Classification model

The normalized OD values of each antigen, anti-IgG Fc, and GFP foldon spots in each well were used to construct the feature vector of each serum sample. Binary gradient boosting tree classifiers are built and trained using xgboost (47) to distinguish the positive and negative samples. 60% of serum data (N=318) were used to train the model. Model training and hyperparameters tuning were done by choosing the model with the best average validation AUC score from 4-fold cross-validation (75% training and 25% validation splits). The model performance was evaluated on the remaining 40% of the dataset (test set, N=189) that were not used for training and model selection.

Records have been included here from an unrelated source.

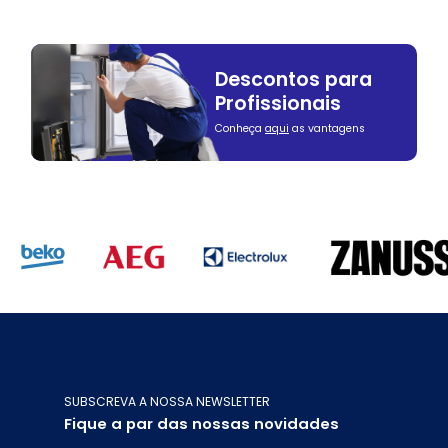
Descontos para
Profissionais
Conheça
aqui
as vantagens
SUBSCREVA A NOSSA NEWSLETTER
Fique a par das nossas novidades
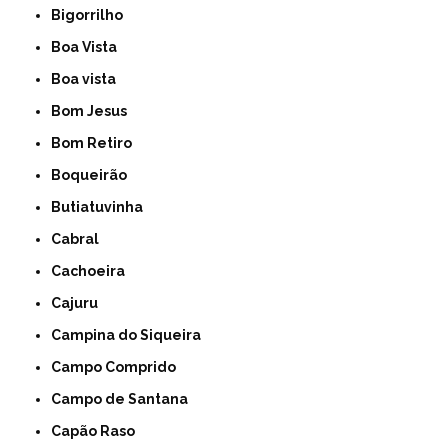
Bigorrilho
Boa Vista
Boa vista
Bom Jesus
Bom Retiro
Boqueirão
Butiatuvinha
Cabral
Cachoeira
Cajuru
Campina do Siqueira
Campo Comprido
Campo de Santana
Capão Raso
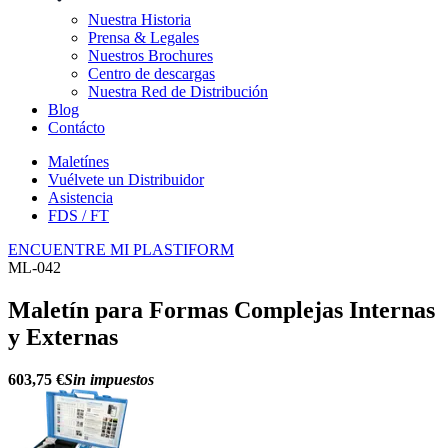
Nuestra Historia
Prensa & Legales
Nuestros Brochures
Centro de descargas
Nuestra Red de Distribución
Blog
Contácto
Maletínes
Vuélvete un Distribuidor
Asistencia
FDS / FT
ENCUENTRE MI PLASTIFORM
ML-042
Maletín para Formas Complejas Internas
y Externas
603,75 €
Sin impuestos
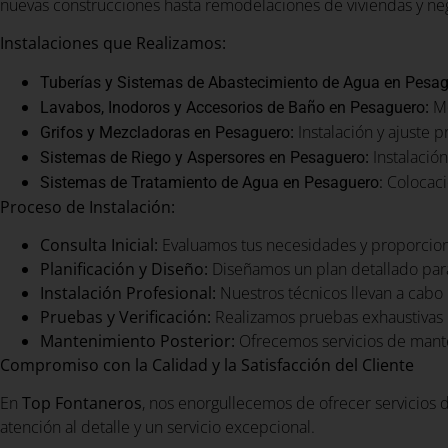
nuevas construcciones hasta remodelaciones de viviendas y nego
Instalaciones que Realizamos:
Tuberías y Sistemas de Abastecimiento de Agua en Pesa
:
Mo
Lavabos, Inodoros y Accesorios de Baño en Pesaguero
:
Instalación y ajuste 
Grifos y Mezcladoras en Pesaguero
:
Instalación
Sistemas de Riego y Aspersores en Pesaguero
Colocació
Sistemas de Tratamiento de Agua en Pesaguero:
Proceso de Instalación:
Consulta Inicial:
Evaluamos tus necesidades y proporcio
Planificación y Diseño:
Diseñamos un plan detallado para
Instalación Profesional:
Nuestros técnicos llevan a cabo l
Pruebas y Verificación:
Realizamos pruebas exhaustivas 
Mantenimiento Posterior:
Ofrecemos servicios de mante
Compromiso con la Calidad y la Satisfacción del Cliente
En
Top Fontaneros
, nos enorgullecemos de ofrecer servicios d
atención al detalle y un servicio excepcional.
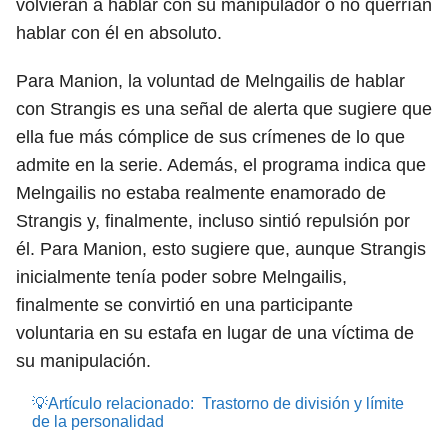
volvieran a hablar con su manipulador o no querrían
hablar con él en absoluto.
Para Manion, la voluntad de Melngailis de hablar
con Strangis es una señal de alerta que sugiere que
ella fue más cómplice de sus crímenes de lo que
admite en la serie. Además, el programa indica que
Melngailis no estaba realmente enamorado de
Strangis y, finalmente, incluso sintió repulsión por
él. Para Manion, esto sugiere que, aunque Strangis
inicialmente tenía poder sobre Melngailis,
finalmente se convirtió en una participante
voluntaria en su estafa en lugar de una víctima de
su manipulación.
💡Artículo relacionado:
Trastorno de división y límite
de la personalidad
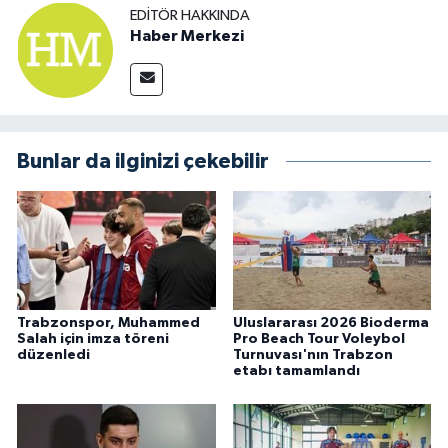
EDITÖR HAKKINDA
Haber Merkezi
Bunlar da ilginizi çekebilir
Trabzonspor, Muhammed
Uluslararası 2026 Bioderma
Salah için imza töreni
Pro Beach Tour Voleybol
düzenledi
Turnuvası'nın Trabzon
etabı tamamlandı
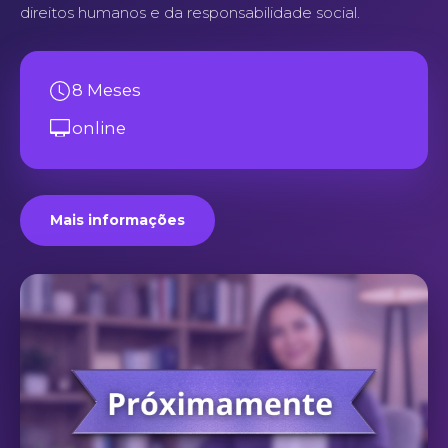
direitos humanos e da responsabilidade social.
8 Meses
online
Mais informações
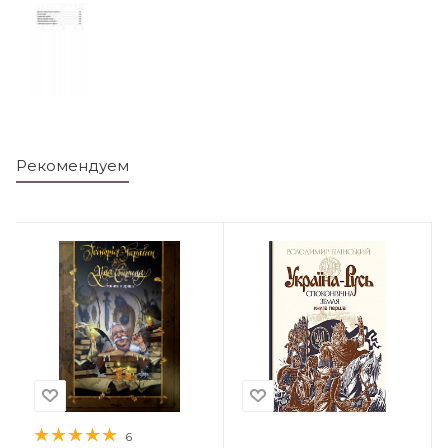
Рекомендуем
6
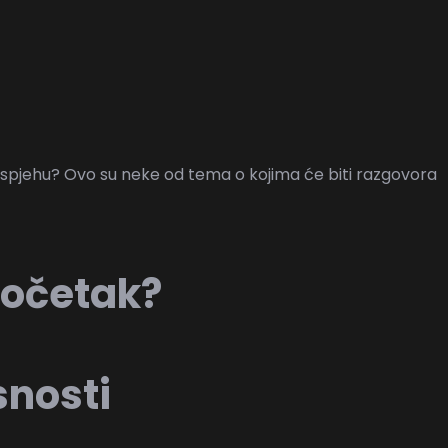
 ka uspjehu? Ovo su neke od tema o kojima će biti razgovora
 početak?
snosti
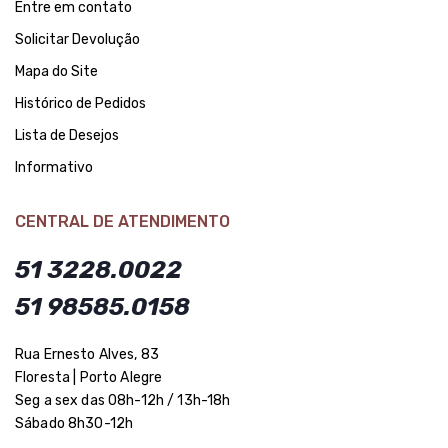
Entre em contato
Solicitar Devolução
Mapa do Site
Histórico de Pedidos
Lista de Desejos
Informativo
CENTRAL DE ATENDIMENTO
51 3228.0022
51 98585.0158
Rua Ernesto Alves, 83
Floresta | Porto Alegre
Seg a sex das 08h-12h / 13h-18h
Sábado 8h30-12h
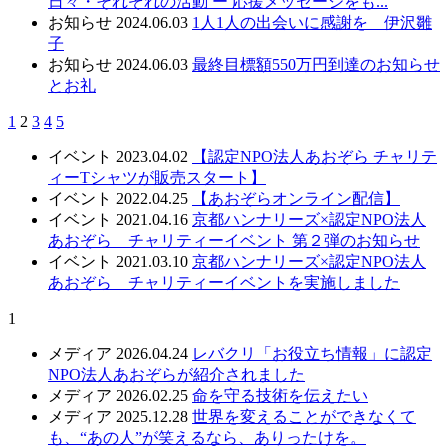
日々・それぞれの活動 ー 応援メッセージをも...
お知らせ
2024.06.03
1人1人の出会いに感謝を 伊沢雛
子
お知らせ
2024.06.03
最終目標額550万円到達のお知らせ
とお礼
1
2
3
4
5
イベント
2023.04.02
【認定NPO法人あおぞら チャリテ
ィーTシャツが販売スタート】
イベント
2022.04.25
【あおぞらオンライン配信】
イベント
2021.04.16
京都ハンナリーズ×認定NPO法人
あおぞら チャリティーイベント 第２弾のお知らせ
イベント
2021.03.10
京都ハンナリーズ×認定NPO法人
あおぞら チャリティーイベントを実施しました
1
メディア
2026.04.24
レバクリ「お役立ち情報」に認定
NPO法人あおぞらが紹介されました
メディア
2026.02.25
命を守る技術を伝えたい
メディア
2025.12.28
世界を変えることができなくて
も、“あの人”が笑えるなら、ありったけを。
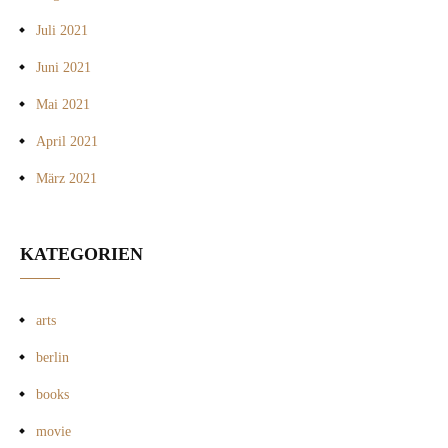
Juli 2021
Juni 2021
Mai 2021
April 2021
März 2021
KATEGORIEN
arts
berlin
books
movie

E: Validation of multiSero with COVID-19 sera

SARS-CoV-2 ELISA Array Assay

Plasma samples were assayed with the SARS-CoV-2 ELISA array as described in Waltari et al. (8) with modified parameters. Briefly, 200 uL blocking buffer (0.05% Tween, 0.5% bovine serum albumin fraction V, 2% filtered fetal bovine serum, 0.2% bovine gamma-globulin, 0.05% Proclin300TM, 5mM EDTA in PBS) was added to each well of the printed and cured ELISA array plates and allowed to incubate for 1 hour, then aspirated. 100 uL sample serum diluted in blocking buffer was added to each well and allowed to incubate 1 hour. Sample was aspirated and wells incubated for 1 hour with 100 uL of an even mixture of biotinylated goat antibodies targeting the kappa (25 ng mL⁻¹, Southern Biotech cat. 2070–08) and lambda (25 ng mL⁻¹ Southern Biotech cat. 2060–08) light chains. Wells were aspirated and incubated for one hour with 100 uL streptavidin-conjugated HRP (0.2 μg mL⁻¹). Wells were aspirated and developed with 50 uL sciCOLOR T2 precipitating TMB reagent (Scienion). Wells were aspirated, sealed, and imaged shortly thereafter on a sciREADER CL2 plate reader (Scienion) or Nautilus plate reader. Wells were washed between steps with PBS 0.05% Tween.

SARS-CoV-2 positive samples and negative controls

The SARS-CoV-2 ELISA array assay was validated using plasma samples from RT-PCR confirmed SARS-CoV-2 infected patients from the Long-term Impact of Infection With Novel Coronavirus (COVID-19) (LIINC, NCT04362150) study. Various plasma samples collected before the COVID-19 pandemic were used as negative controls. All samples were stored at 4°C and diluted 1:1 in HEPES buffer (40% glycerol, 0.04% NaN3, 40 mM HEPES in PBS), and further diluted 100X in ELISA array blocking buffer before assays. Pooled SARS-CoV-2 positive samples and CR3022 monoclonal mouse antibody synthesized in-house (48) were serially diluted to titrate antibody concentrations in samples run on the same ELISA array plate.